China is Killing Americans
Today China executed the former head of the State Food and Drug Administration, Zheng Xiaoyu, for corruption (ht to Say Uncle). His secretary, Cao Wenzhuang, was recently sentenced to death with a two-year reprieve.
Zheng was sentenced to death in May for taking bribes to approve an antibiotic blamed for at least 10 deaths and other substandard medicines. Cao was given a death sentence last month with a two-year reprieve for accepting bribes and dereliction of duty.
Such suspended death sentences usually are commuted to life in prison if the convict is deemed to have reformed.
Zheng’s death sentence was unusually heavy even for China, believed to carry out more court-ordered executions than all other nations combined, and likely indicates the leadership’s determination to confront the country’s dire product safety record.
I am pleased to hear that China is taking extreme measures to improve their product quality. Even though I try to avoid buying products made in China, sometimes I can’t avoid it; more often, I just don’t know.
Some would say that execution is a too-harsh sentence for merely turning out substandard products. Some would say not. I am among the latter.
Remember the poisoned pet food? The poisonous toothpaste? How about poison hog feed? Salmonella laden food seasoning? Lead paint on Thomas the Tank Engine? The flashing eyeballs filled with kerosene? The more than two dozen made in China toys recalled so far this year?
The FDA inspects less than 2% of the $5 billion a year agricultural imports, with consequences like these:
Dried apples preserved with a cancer-causing chemical. Frozen catfish laden with banned antibiotics. Scallops and sardines coated with putrefying bacteria. Mushrooms laced with illegal pesticides.
These were among the 107 food imports from China the Food and Drug Administration detained at U.S. ports just last month, agency documents reveal, along with more than 1,000 shipments of tainted Chinese dietary supplements, toxic Chinese cosmetics and counterfeit Chinese medicines.
And we are about to make matters worse by allowing the importation of chickens from China. Worse still, you won’t even know which chickens are imported because the law doesn’t require that particular piece of information be communicated to you. If it were up to me, everything imported that you purchase would have a warning label right there on the package, printed in big bold letters just like the Surgeon General’s warning on a pack of cancer sticks.
Our children play with toys made in China. We are eating and drinking ingredients from China every day. We are putting our families in cars that travel at high speed, riding on tires made in China.
Here’s what happened to my tire last Sunday, as I was driving my son, daughter-in-law and two small grandchildren to the airport in Little Rock:

This was a catastrophic failure that happened at 70 MPH on a crowded interstate with cars, trucks and semis all around us. I began braking and moving onto the shoulder as soon as the failure happened, but the outside of the tire rolled past us before I was even stopped. Was this particular Bridgestone tire made in China? Actually, I don’t think so. At least I can’t determine the origin through web research. [And I had to include the pic as it was the original inspiration for the post.]
But 450,000 tires recently sold by a New Jersey company that were manufactured in China are missing the gum strip that keeps the steel belts from separating from the rubber tire. When such separation occurs a catastrophic failure just like the one pictured above takes place.
The mandatory recall will bankrupt the company, which estimates that it only has enough funds to replace about ten percent of the tires that it sold.

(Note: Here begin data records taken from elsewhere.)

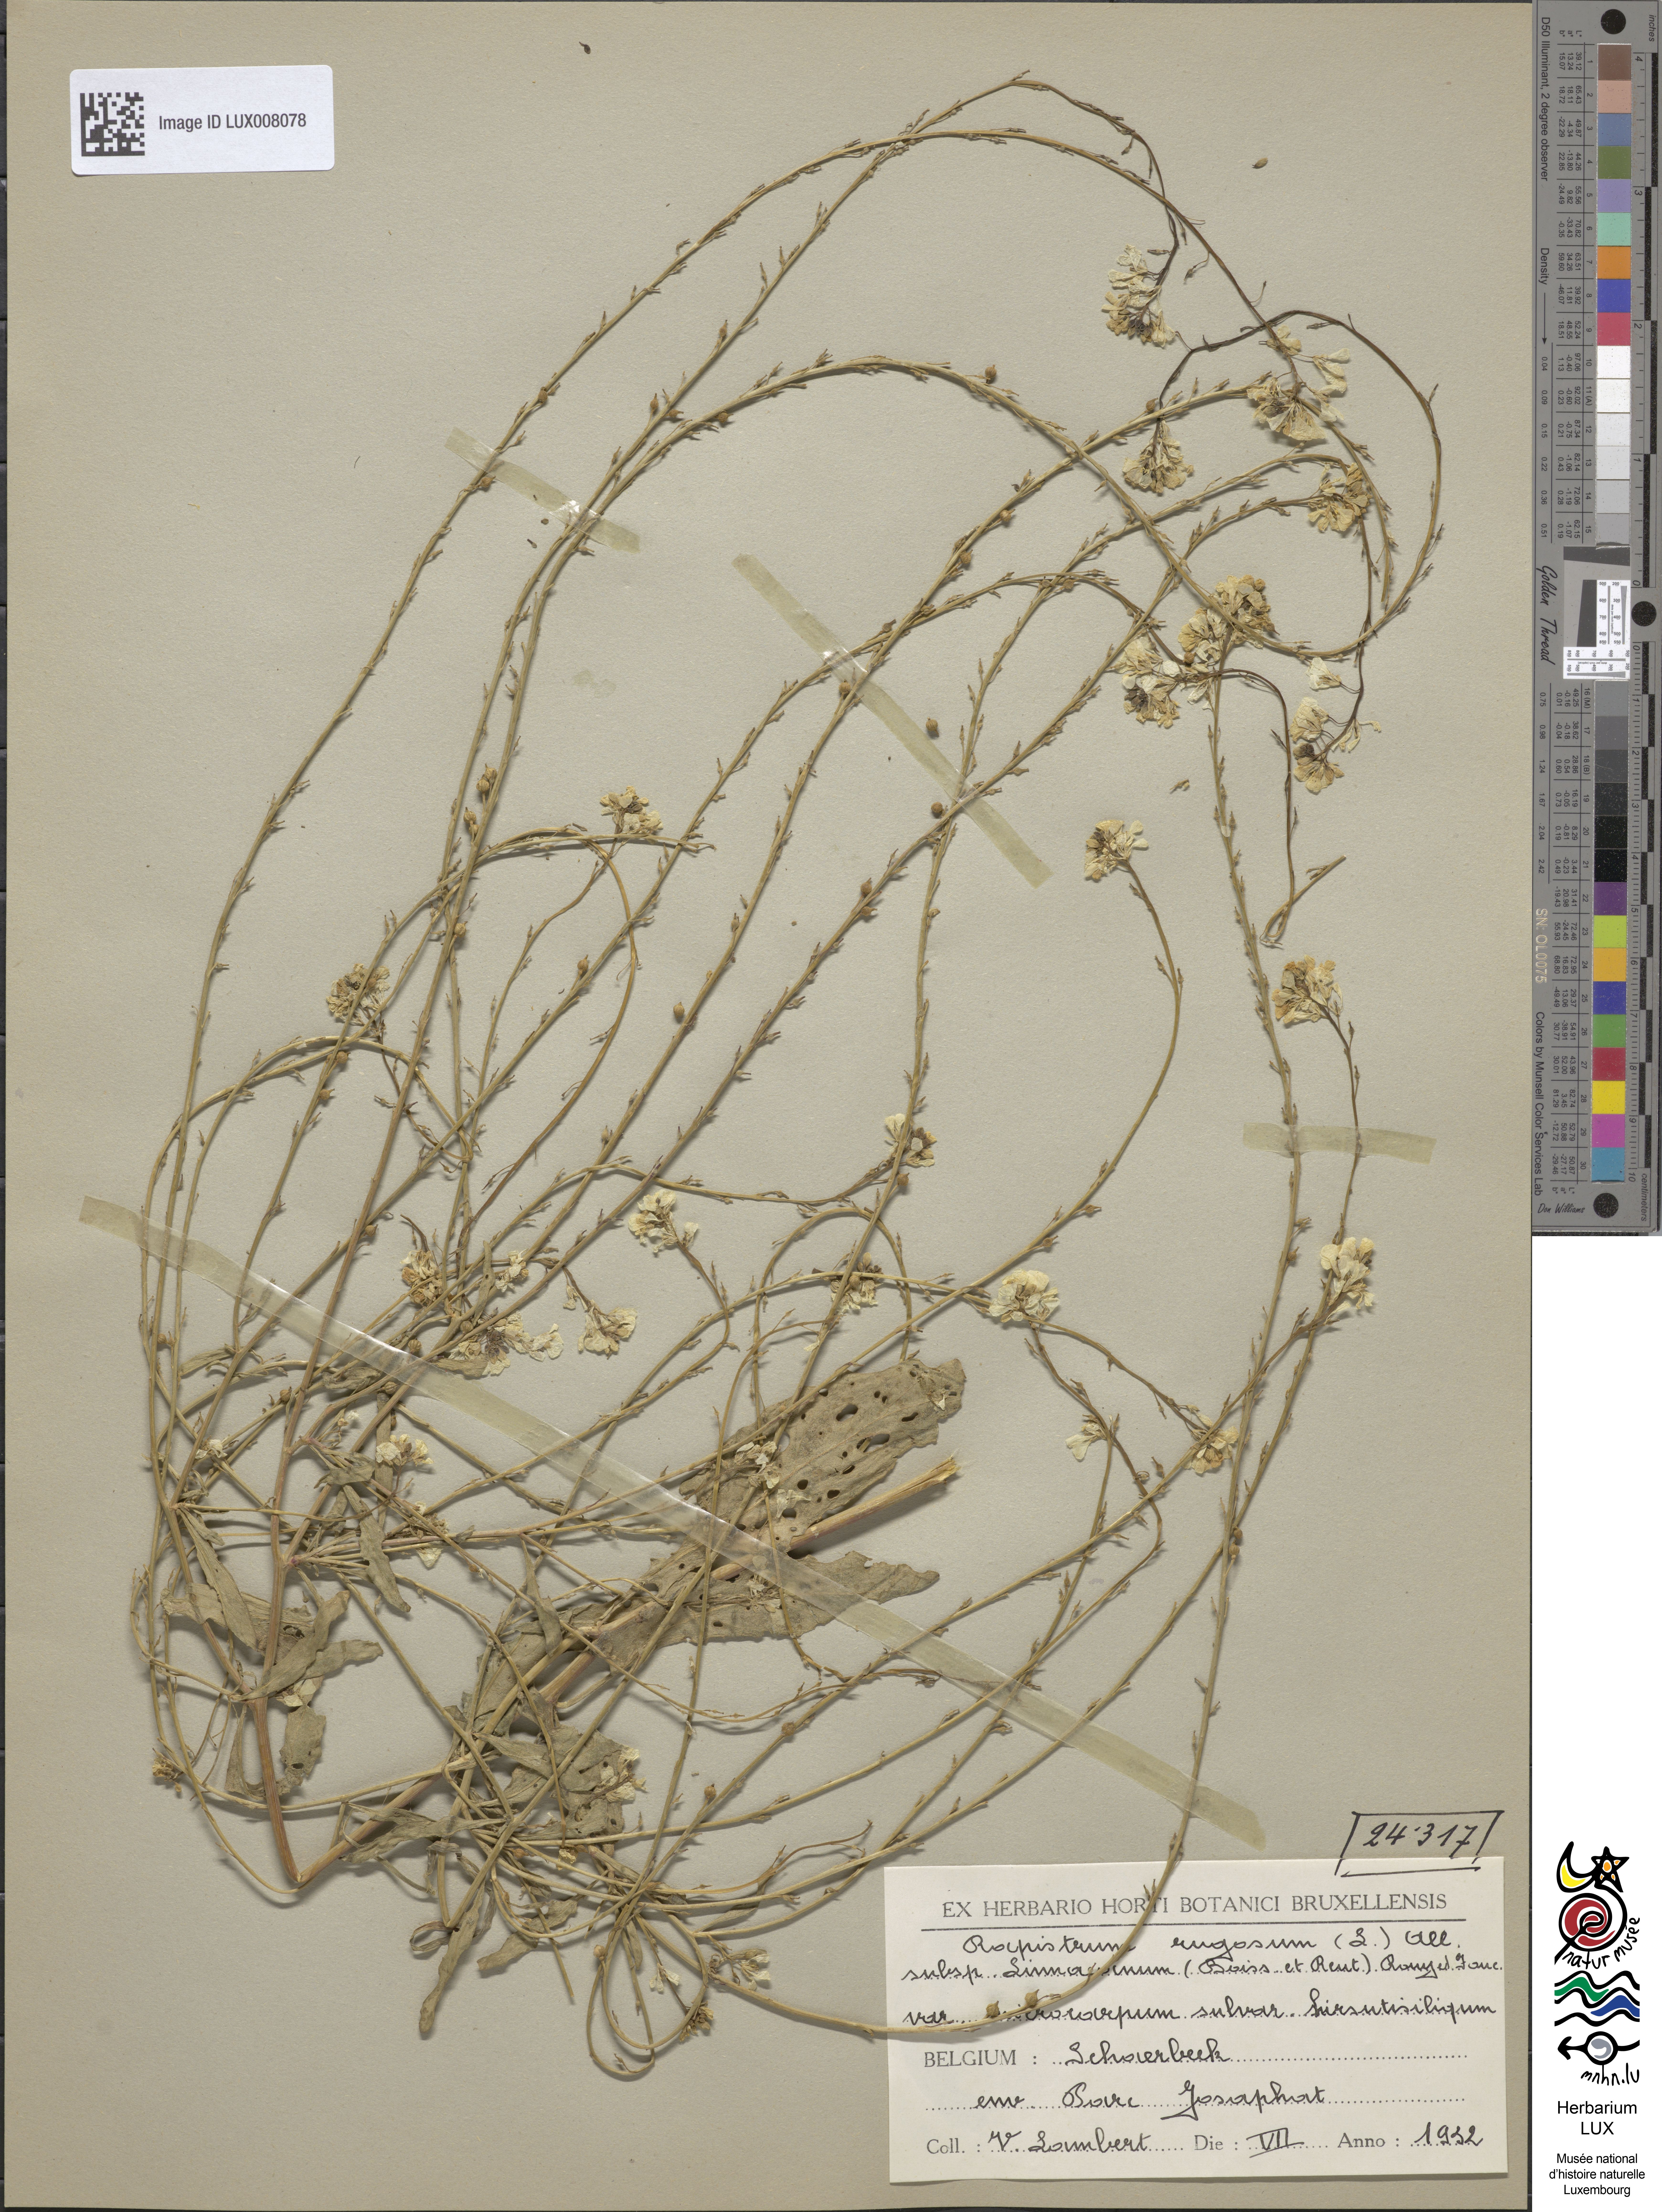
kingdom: Plantae
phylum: Tracheophyta
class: Magnoliopsida
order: Brassicales
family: Brassicaceae
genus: Rapistrum
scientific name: Rapistrum rugosum
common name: Annual bastardcabbage
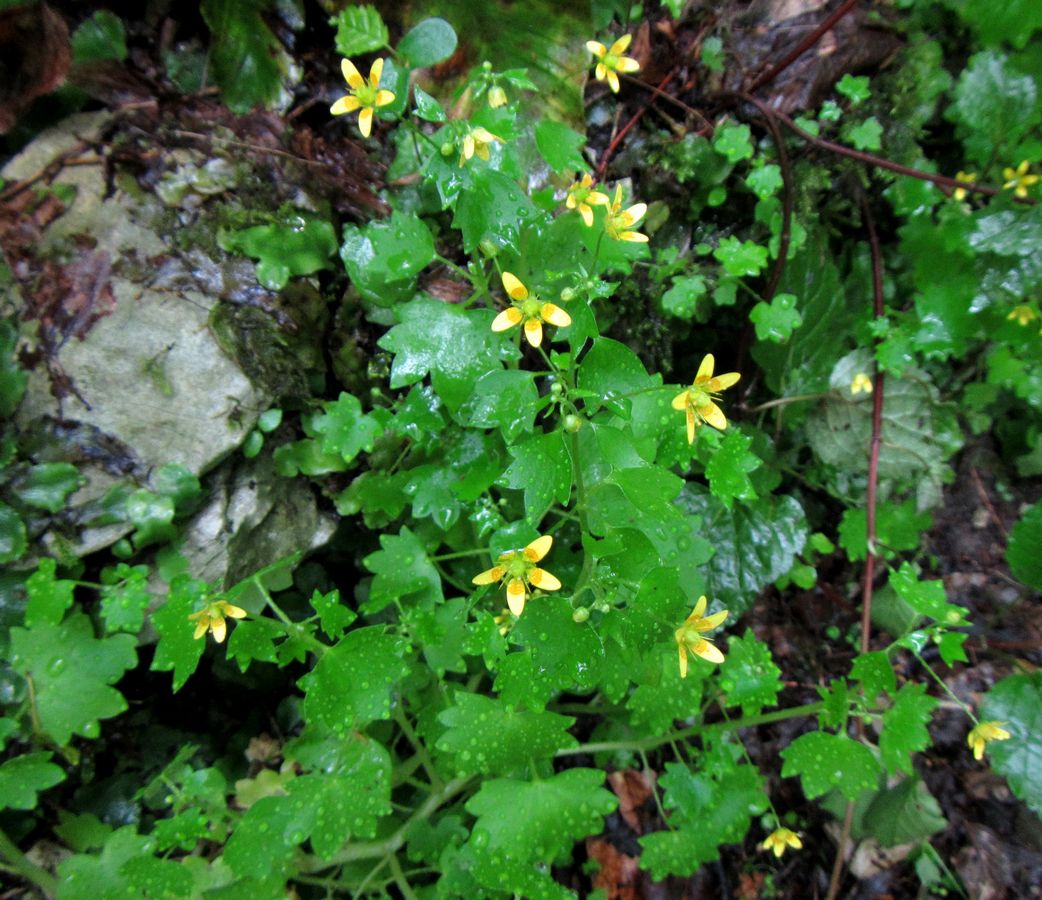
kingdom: Plantae
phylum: Tracheophyta
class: Magnoliopsida
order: Saxifragales
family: Saxifragaceae
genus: Saxifraga
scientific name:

The manufacturer in China will not contribute to funding the recall, so the American consumer is left holding the bag rotten tire. How many drivers will voluntarily throw away a new set of tires? I’m guessing very few, leaving over 100,000 unsafe cars on our highways.
Poisonous foodstuffs. Unsafe products. When will it stop?
Epilogue: One final personal note before I go. Can you identify this tire-related tool?

It is the hook that goes onto a scissor jack used to change a tire. It came with my American Dodge Durango. The hook that you are look at twisted off like cheap pot metal. I can’t prove it, but I’m betting that particular piece of crap was manufactured in China.







Even some American flags are made in China. It has gotten out of hand.
Today millions of Mattel toys are recalled because of lead and harmful parts.
Here’s the question … why and how is it that “made/grown in America” products are subject to the FDA but only THREE (3%) of imported products ever get checked by the FDA???!?!
Why is it in the Pacific Northwest stores are selling seafood products imported from CHINA (full of lead and poison) when seafood is abundant here?
We are killing ourselves. There has been a rise in America of learning disability in kids. This is one sign of lead poisoning.
I say we stop supplying China money to destroy us!
–Josephine
I am completely disgusted with China, I think we should stop giving them our money for a bunch of crap that is either killing our children or harming the lives of millions.